About this task
Render every line of text in the records below as a Markdown table with the columns Row and Line. Number the rows in order, skip blank lines, and leave the pictures out.

Data listing

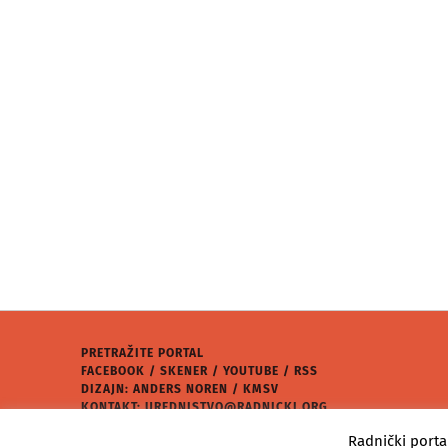
PRETRAŽITE PORTAL
FACEBOOK
/
SKENER
/
YOUTUBE
/
RSS
DIZAJN: ANDERS NOREN / KMSV
KONTAKT:
UREDNISTVO@RADNICKI.ORG
★
RADNIČKI PORTAL
2026.
Radnički porta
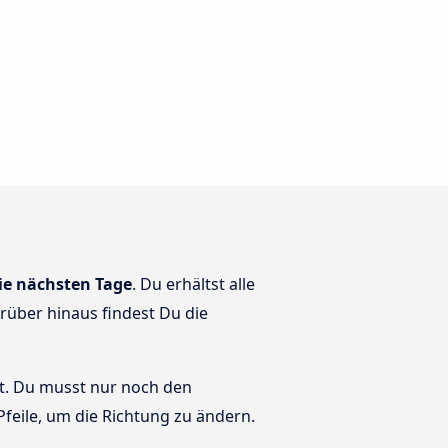
ie nächsten Tage
. Du erhältst alle
arüber hinaus findest Du die
llt. Du musst nur noch den
 Pfeile, um die Richtung zu ändern.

Solution
| Row | Line |
|---|---|
| 1 | PRETRAŽITE PORTAL |
| 2 | FACEBOOK |
| 3 | / |
| 4 | SKENER |
| 5 | / |
| 6 | YOUTUBE |
| 7 | / |
| 8 | RSS |
| 9 | DIZAJN: ANDERS NOREN / KMSV |
| 10 | KONTAKT: |
| 11 | UREDNISTVO@RADNICKI.ORG |
| 12 | ★ |
| 13 | RADNIČKI PORTAL |
| 14 | 2026. |
| 15 | Radnički porta |
| 16 | ie nächsten Tage |
| 17 | . Du erhältst alle |
| 18 | arüber hinaus findest Du die |
| 19 | llt. Du musst nur noch den |
| 20 |  Pfeile, um die Richtung zu ändern. |